A recent study published in the journal Health and Social Work found that more than 4 in every 10 female-to-male transgender people experienced discrimination in the healthcare system. Furthermore, “we have ample evidence that there continues to be a persistent problem with discrimination in the health care industry. We get thousands of complaints every year that challenge discrimination based on race, color, national origin, age, sex and disability,” director of the Office for Civil Rights at the Department of Health and Human Services Jocelyn Samuels said during a conference call with the press. But the proposed rule would bar health providers from refusing transgender patients the use of facilities consistent with the gender that they identify as, among other forms of discrimination. In fact, transgender advocates claim that the language of the proposal alone is a triumph.
The ACA had already forbidden sex discrimination, and the Obama administration claimed that protections for transgender people were implied in the Affordable Care Act’s rules on discrimination against race, color, national origin, disability, or age. However, advocates prodded the Department of Health and Human Services (HHS) to spell it out, just in case. The new regulation would cross the T’s and dot the I’s so that there is no misunderstanding that transgender people are also protected from discrimination. “This proposed rule is an important step to strengthen protections for people who have often been subject to discrimination in our health care system,” HHS secretary Sylvia Burwell said in a news release. Or, in the words of Youdelman, it “puts the meat on the bone.” She added that “for the first time, you can’t discriminate in health care because of someone’s sex. And the regulation that we got today greatly elucidates what’s expected.”
The proposal is the latest in a series of measures taken by President Obama to improve transgender rights, including last month’s announcement that the Brooklyn Hospital Center in New York agreed to a policy change to make sure that transgender patients are treated equally. The new regulation does not specify any particular treatments – such as gender confirmation surgery – that must be covered under the civil rights provision of the Affordable Care Act. Moreover, it allows insurers to decide whether care is necessary for individual patients. On the other hand, though, it requires insurers and providers to prove that their policies are not designed to discriminate people on account of their gender identity, and prevents them from imposing blanket bans on services associated with gender reassignment, as is currently often the case. As a result, a patient who identifies as male could not be denied ovarian cancer treatment. Otherwise, that patient would be entitled to file a lawsuit against the provider.

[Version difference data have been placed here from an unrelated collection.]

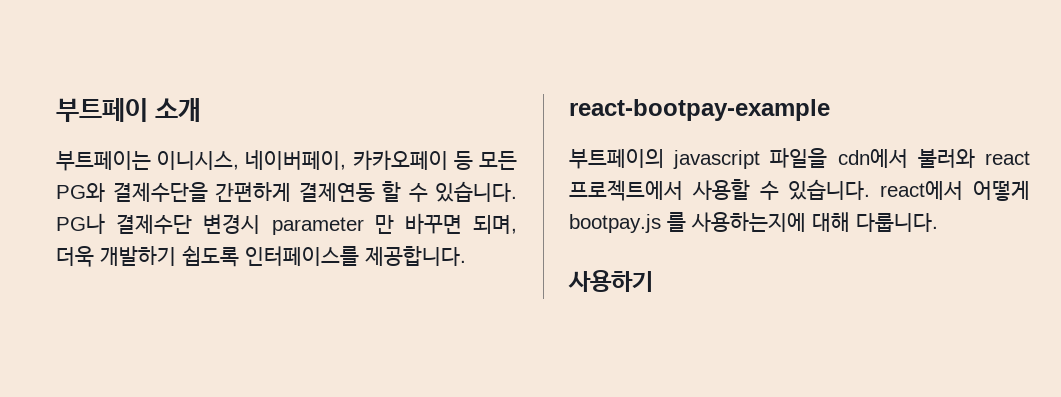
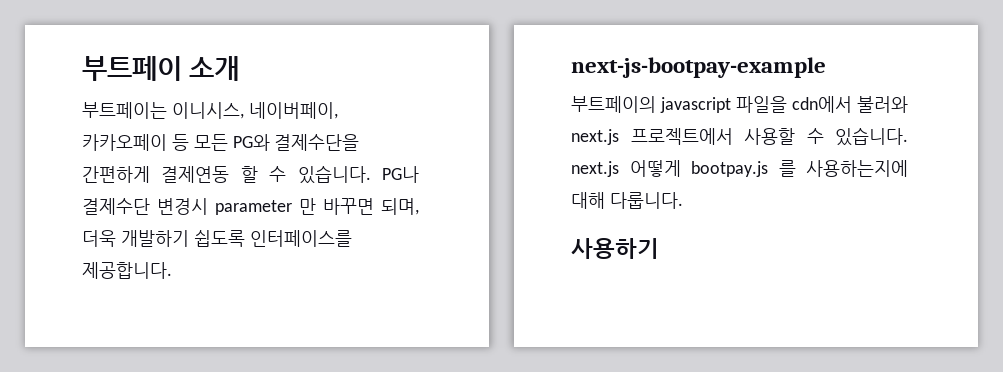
[569,99,830,121] react-bootpay-example -> [571,57,826,78] next-js-bootpay-example
[985,151,1030,165] react -> [571,129,619,145] next.js
[880,181,964,200] react에서 -> [571,161,619,177] next.js

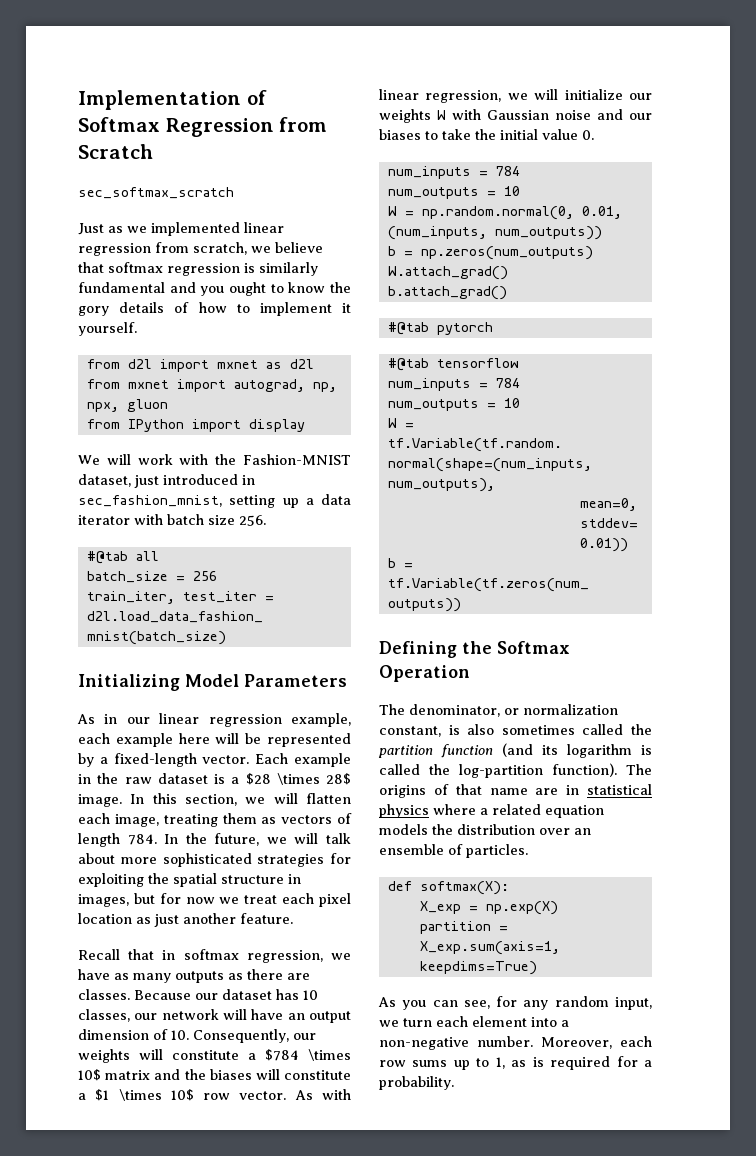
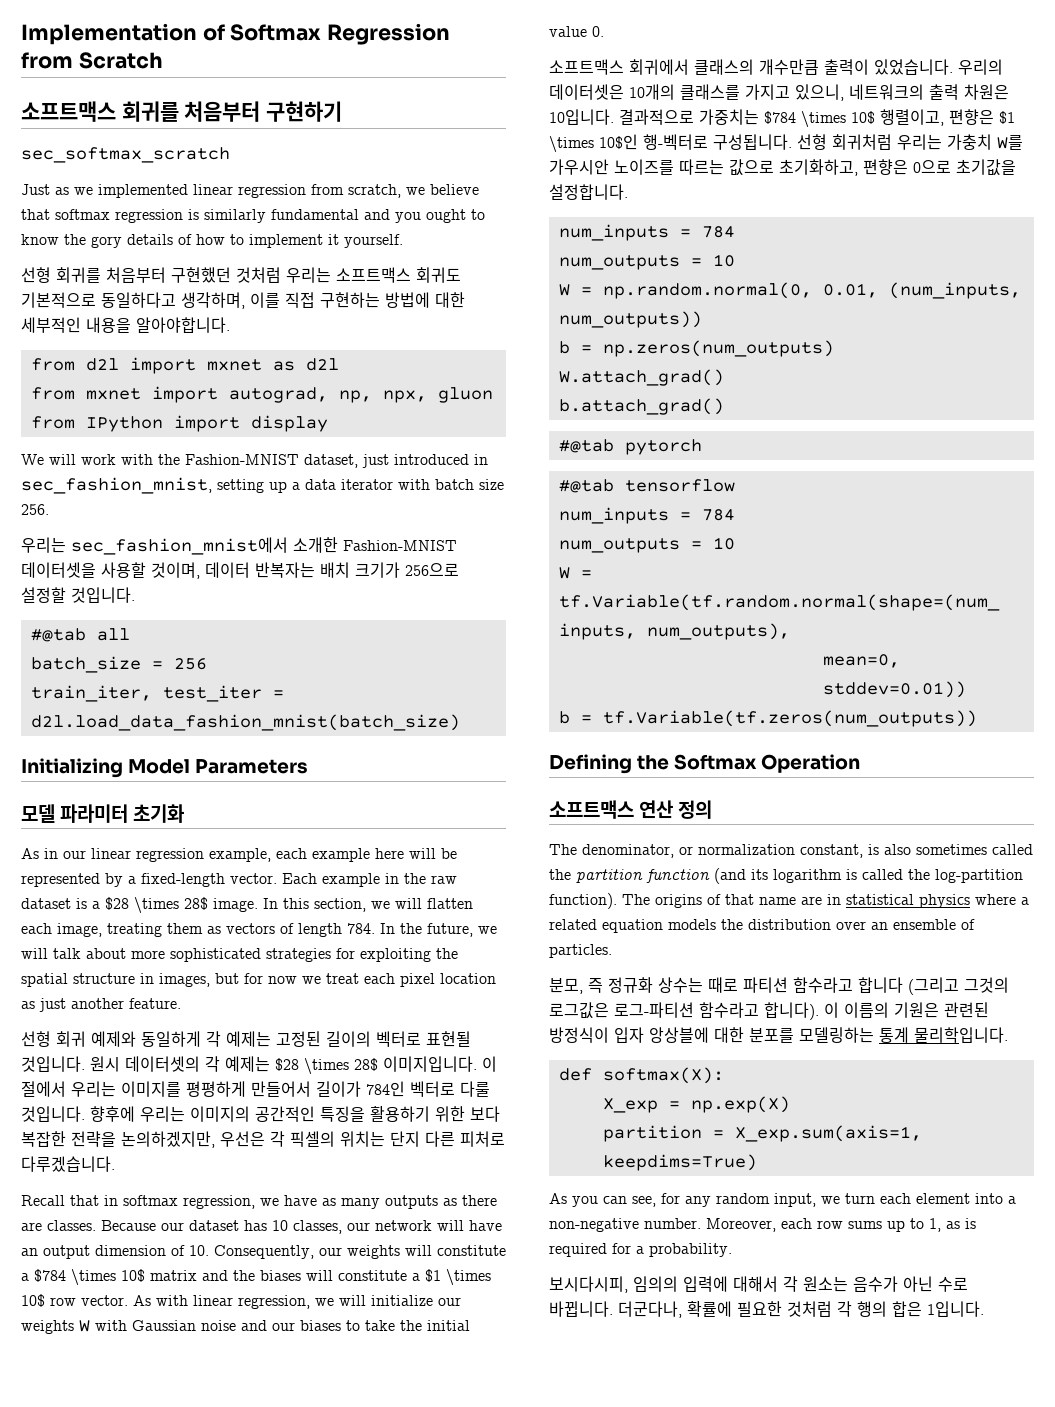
(153, 151) none -> [21,101,343,122] // 소프트맥스 회귀를 처음부터 구현하기
(137, 329) none -> [21,267,461,283] [21,292,465,309] [21,317,230,333] // 선형 회귀를 처음부터 구현했던 것처럼 우리는 소프트맥스 회귀도 기본적으로 동일하다고 생각하며, 이를 직접 구현하는 방법에 대한 세부적인 내용을 알아야합니다.
(266, 520) none -> [21,537,457,555] [21,562,459,579] [21,587,135,603] // 우리는 sec_fashion_mnist에서 소개한 Fashion-MNIST 데이터셋을 사용할 것이며, 데이터 반복자는 배치 크기가 256으로 설정할 것입니다.
(347, 680) none -> [21,804,185,823] // 모델 파라미터 초기화
(293, 918) none -> [21,1031,471,1047] [21,1056,497,1074] [21,1081,490,1097] [21,1106,500,1122] [21,1131,505,1148] [21,1156,115,1172] // 선형 회귀 예제와 동일하게 각 예제는 고정된 길이의 벡터로 표현될 것입니다. 원시 데이터셋의 각 예제는 $28 \times 28$ 이미지입니다. 이 절에서 우리는 이미지를 평평하게 만들어서 길이가 784인 벡터로 다룰 것입니다. 향후에 우리는 이미지의 공간적인 특징을 활용하기 위한 보다 복잡한 전략을 논의하겠지만, 우선은 각 픽셀의 위치는 단지 다른 피처로 다루겠습니다.
(594, 135) none -> [549,59,1003,75] [549,84,1009,101] [549,109,1015,127] [549,134,1023,152] [549,159,1016,176] [549,184,628,200] // 소프트맥스 회귀에서 클래스의 개수만큼 출력이 있었습니다. 우리의 데이터셋은 10개의 클래스를 가지고 있으니, 네트워크의 출력 차원은 10입니다. 결과적으로 가중치는 $784 \times 10$ 행렬이고, 편향은 $1 \times 10$인 행-벡터로 구성됩니다. 선형 회귀처럼 우리는 가충치 W를 가우시안 노이즈를 따르는 값으로 초기화하고, 편향은 0으로 초기값을 설정합니다.
(470, 673) none -> [549,800,713,819] // 소프트맥스 연산 정의
(528, 851) none -> [549,977,1009,995] [549,1002,989,1020] [549,1027,1008,1043] // 분모, 즉 정규화 상수는 때로 파티션 함수라고 합니다 (그리고 그것의 로그값은 로그-파티션 함수라고 합니다). 이 이름의 기원은 관련된 방정식이 입자 앙상블에 대한 분포를 모델링하는 통계 물리학입니다.
(454, 1083) none -> [549,1276,968,1293] [549,1301,984,1318] // 보시다시피, 임의의 입력에 대해서 각 원소는 음수가 아닌 수로 바뀝니다. 더군다나, 확률에 필요한 것처럼 각 행의 합은 1입니다.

In addition to transgender rights, the proposal contains the following protections:
- Women must be treated equally with men in the healthcare that they receive.
- Clear guidance on the requirements of the law with regard to provision of language services, such as oral interpreters and written translations for people with limited English proficiency, so that individuals are able to communicate with their health care providers to describe their symptoms and understand the treatment they have been prescribed.
- Requirements for the provision of auxiliary aids and services, including alternative formats and sign language interpreters, and the accessibility of programs offered through electronic and information technology for individuals with disabilities.